*** The data Section Begins ***

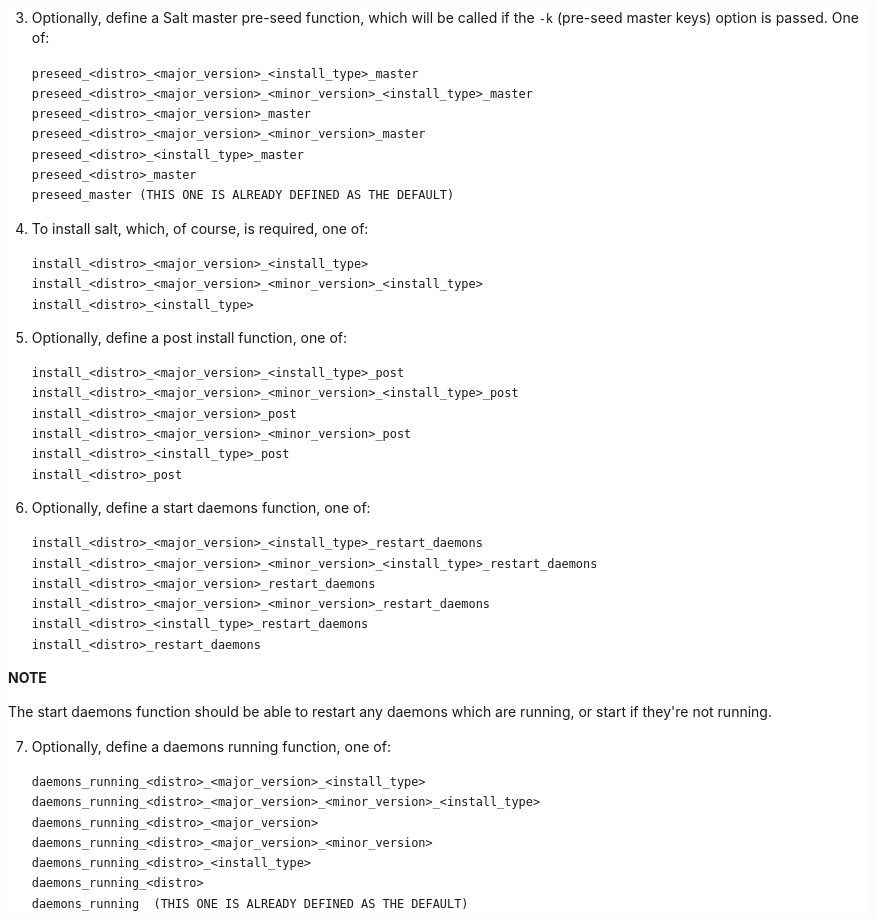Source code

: 3. Optionally, define a Salt master pre-seed function, which will be called if the
   ``-k`` (pre-seed master keys) option is passed. One of:

    ```
    preseed_<distro>_<major_version>_<install_type>_master
    preseed_<distro>_<major_version>_<minor_version>_<install_type>_master
    preseed_<distro>_<major_version>_master
    preseed_<distro>_<major_version>_<minor_version>_master
    preseed_<distro>_<install_type>_master
    preseed_<distro>_master
    preseed_master (THIS ONE IS ALREADY DEFINED AS THE DEFAULT)
    ```

4. To install salt, which, of course, is required, one of:

    ```
    install_<distro>_<major_version>_<install_type>
    install_<distro>_<major_version>_<minor_version>_<install_type>
    install_<distro>_<install_type>
    ```

5. Optionally, define a post install function, one of:

    ```
    install_<distro>_<major_version>_<install_type>_post
    install_<distro>_<major_version>_<minor_version>_<install_type>_post
    install_<distro>_<major_version>_post
    install_<distro>_<major_version>_<minor_version>_post
    install_<distro>_<install_type>_post
    install_<distro>_post
    ```

6. Optionally, define a start daemons function, one of:

    ```
    install_<distro>_<major_version>_<install_type>_restart_daemons
    install_<distro>_<major_version>_<minor_version>_<install_type>_restart_daemons
    install_<distro>_<major_version>_restart_daemons
    install_<distro>_<major_version>_<minor_version>_restart_daemons
    install_<distro>_<install_type>_restart_daemons
    install_<distro>_restart_daemons
    ```

**NOTE**

The start daemons function should be able to restart any daemons which are running, or
start if they're not running.

7. Optionally, define a daemons running function, one of:

    ```
    daemons_running_<distro>_<major_version>_<install_type>
    daemons_running_<distro>_<major_version>_<minor_version>_<install_type>
    daemons_running_<distro>_<major_version>
    daemons_running_<distro>_<major_version>_<minor_version>
    daemons_running_<distro>_<install_type>
    daemons_running_<distro>
    daemons_running  (THIS ONE IS ALREADY DEFINED AS THE DEFAULT)
    ```
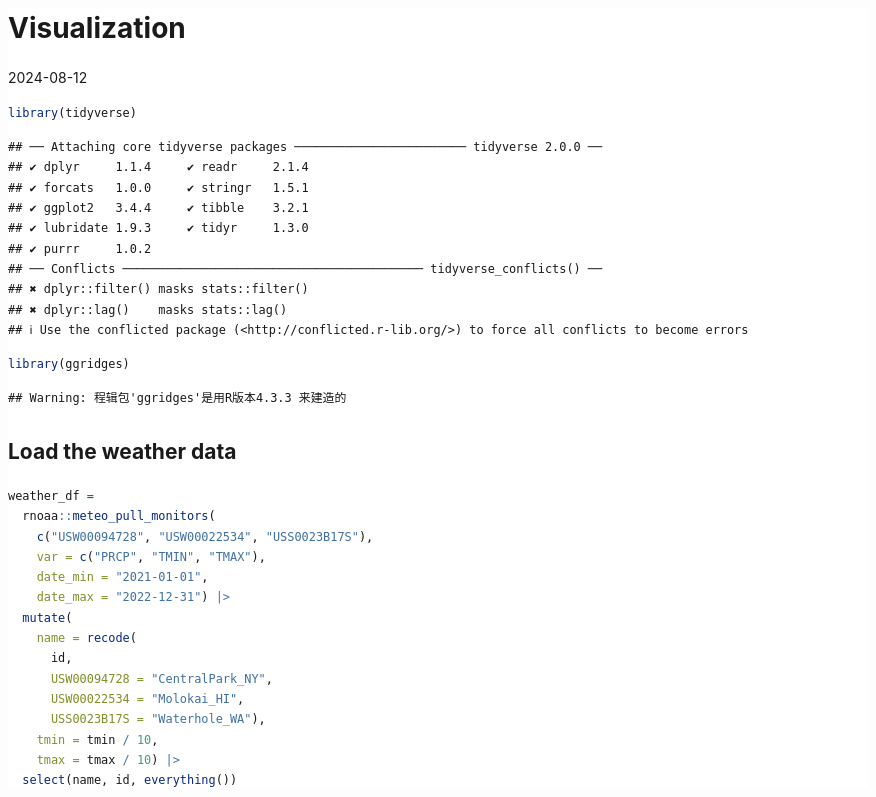 Visualization
================
2024-08-12

``` r
library(tidyverse)
```

    ## ── Attaching core tidyverse packages ──────────────────────── tidyverse 2.0.0 ──
    ## ✔ dplyr     1.1.4     ✔ readr     2.1.4
    ## ✔ forcats   1.0.0     ✔ stringr   1.5.1
    ## ✔ ggplot2   3.4.4     ✔ tibble    3.2.1
    ## ✔ lubridate 1.9.3     ✔ tidyr     1.3.0
    ## ✔ purrr     1.0.2     
    ## ── Conflicts ────────────────────────────────────────── tidyverse_conflicts() ──
    ## ✖ dplyr::filter() masks stats::filter()
    ## ✖ dplyr::lag()    masks stats::lag()
    ## ℹ Use the conflicted package (<http://conflicted.r-lib.org/>) to force all conflicts to become errors

``` r
library(ggridges)
```

    ## Warning: 程辑包'ggridges'是用R版本4.3.3 来建造的

## Load the weather data

``` r
weather_df = 
  rnoaa::meteo_pull_monitors(
    c("USW00094728", "USW00022534", "USS0023B17S"),
    var = c("PRCP", "TMIN", "TMAX"), 
    date_min = "2021-01-01",
    date_max = "2022-12-31") |>
  mutate(
    name = recode(
      id, 
      USW00094728 = "CentralPark_NY", 
      USW00022534 = "Molokai_HI",
      USS0023B17S = "Waterhole_WA"),
    tmin = tmin / 10,
    tmax = tmax / 10) |>
  select(name, id, everything())
```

*** The data Section Ends ***

| Your instructions |
Exactly as they stand in the records above, print the lines from the one containing "## Load the weather data" through the final line, inclusive.

| Your solution |
## Load the weather data

``` r
weather_df = 
  rnoaa::meteo_pull_monitors(
    c("USW00094728", "USW00022534", "USS0023B17S"),
    var = c("PRCP", "TMIN", "TMAX"), 
    date_min = "2021-01-01",
    date_max = "2022-12-31") |>
  mutate(
    name = recode(
      id, 
      USW00094728 = "CentralPark_NY", 
      USW00022534 = "Molokai_HI",
      USS0023B17S = "Waterhole_WA"),
    tmin = tmin / 10,
    tmax = tmax / 10) |>
  select(name, id, everything())
```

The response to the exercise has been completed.